I'm self-studying How to Prove It, by Daniel Velleman. The indicated exercise asks us to criticize an incorrect proof of the following incorrect theorem, and to provide a counterexample. I'd like to verify my answer. Thanks in advance for your help.
Incorrect Theorem: Suppose $\mathcal F$ and $\mathcal G$ are families of sets. If $\cup\mathcal F$ and $\cup\mathcal G$ are disjoint, then so are $\mathcal F$ and $\mathcal G$.
The incorrect proof goes like this (paraphrasing): Suppose $\cup\mathcal F$ and $\cup\mathcal G$ are disjoint and suppose $\mathcal F$ and $\mathcal G$ are not. We can choose a set $A$ which belongs to both $\mathcal F$ and $\mathcal G$. Now $A\in \mathcal F$ implies $A\subseteq\cup\mathcal F$ and $A\in \mathcal G$ implies $A\subseteq\cup\mathcal G$. But this contradicts the supposition that $\cup\mathcal F$ and $\cup\mathcal G$ are disjoint. So $\mathcal F$ and $\mathcal G$ must be disjoint. $\square$
The only flaw I can spot is on the sentence "But this contradicts..." because it tacitly supposes that $A\neq \emptyset$. My counterexample is $\mathcal F=\{\emptyset,\{1\}\}$ and $\mathcal G=\{\emptyset,\{2\}\}$, so that: $\mathcal F\cap \mathcal G=\{\emptyset\}$, $\cup\mathcal F=\{1\}$, $\cup\mathcal G=\{2\}$ and $\cup\mathcal F\cap\cup\mathcal G=\emptyset$.

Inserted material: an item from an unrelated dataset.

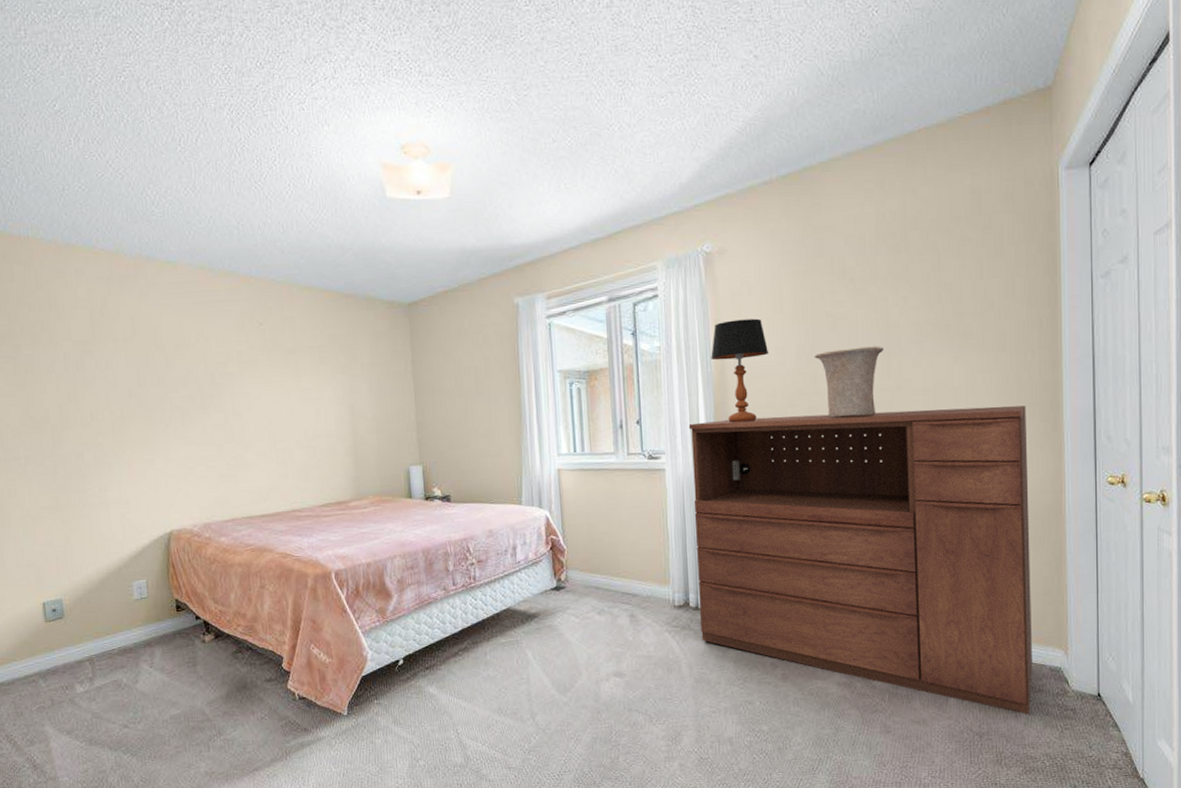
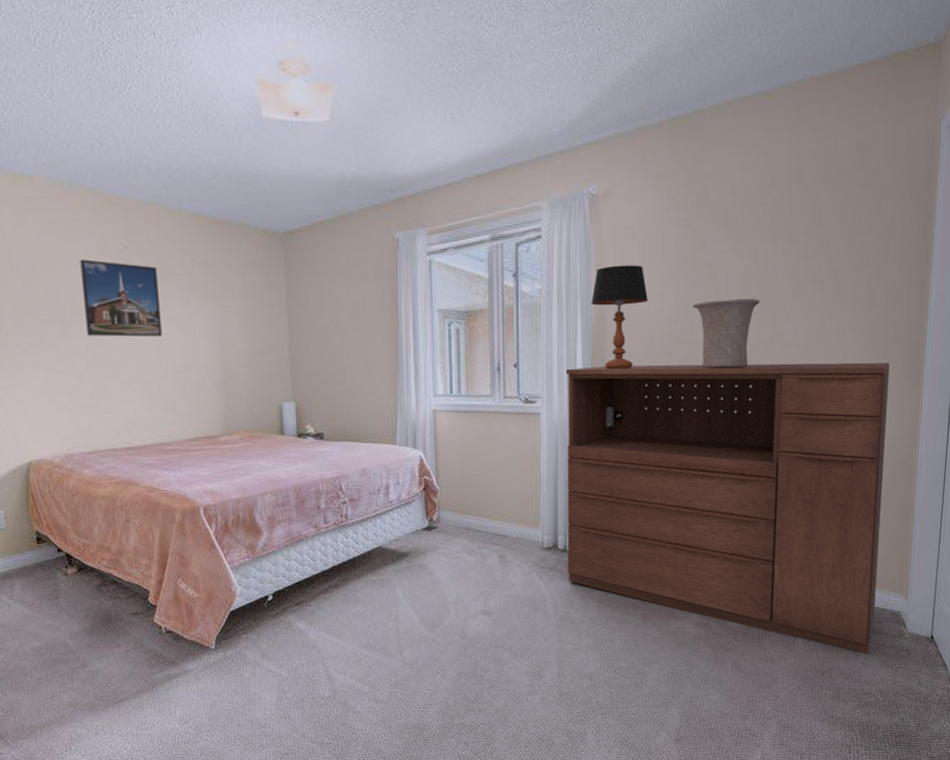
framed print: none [218,337,295,409] -> present [80,259,162,337]

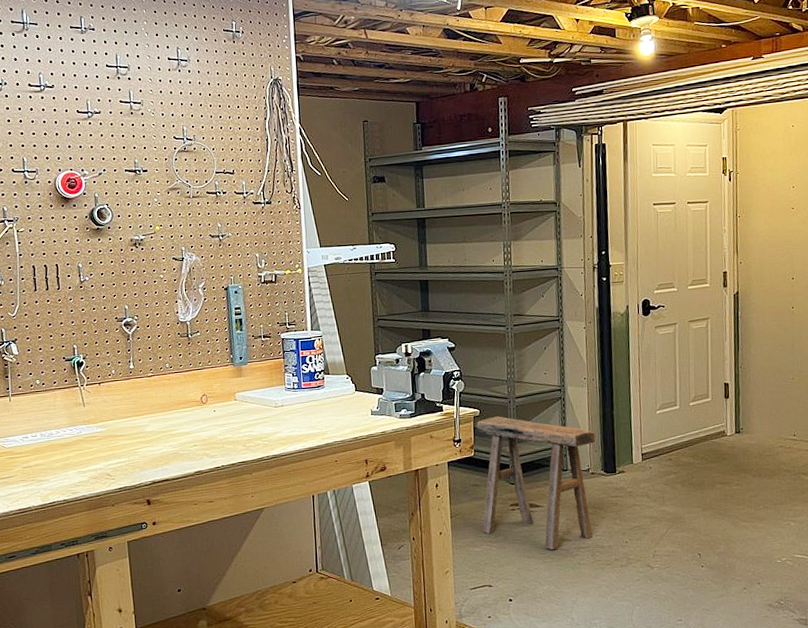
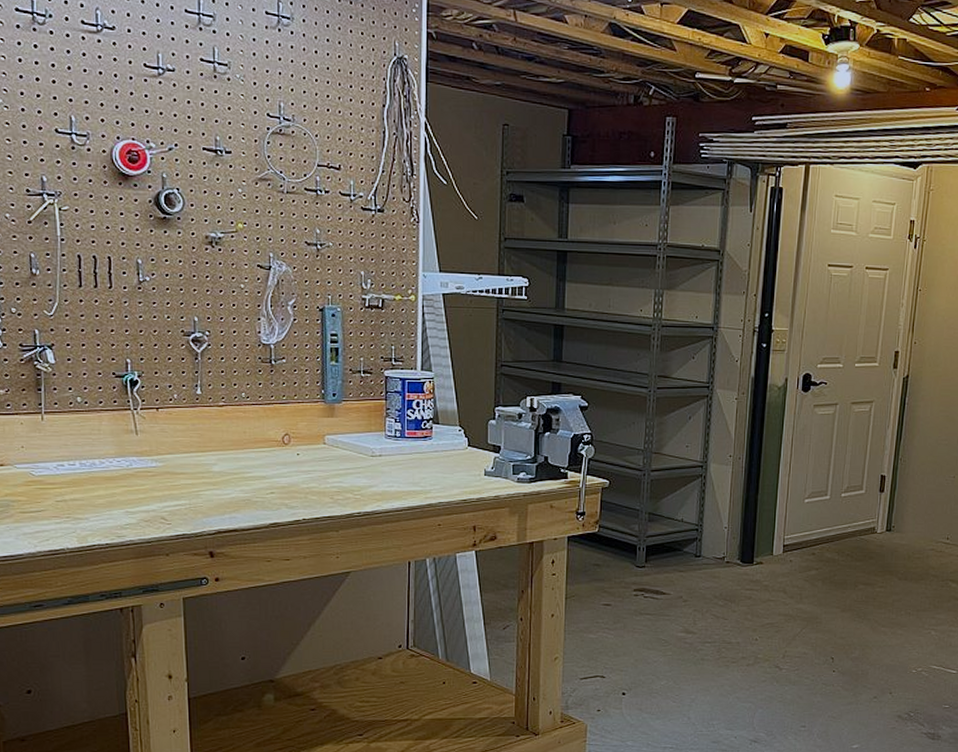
stool: present [476,416,596,550] -> none [600,490,736,643]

Do you agree or I'm way off mark here?
Yes, I agree. You are entirely right. In fact, you spotted the only problem with that proof. If we add that $\emptyset\notin\mathcal{F}$ or $\emptyset\notin\mathcal{G}$, then the proof will be correct (and the statement will be true then, of course).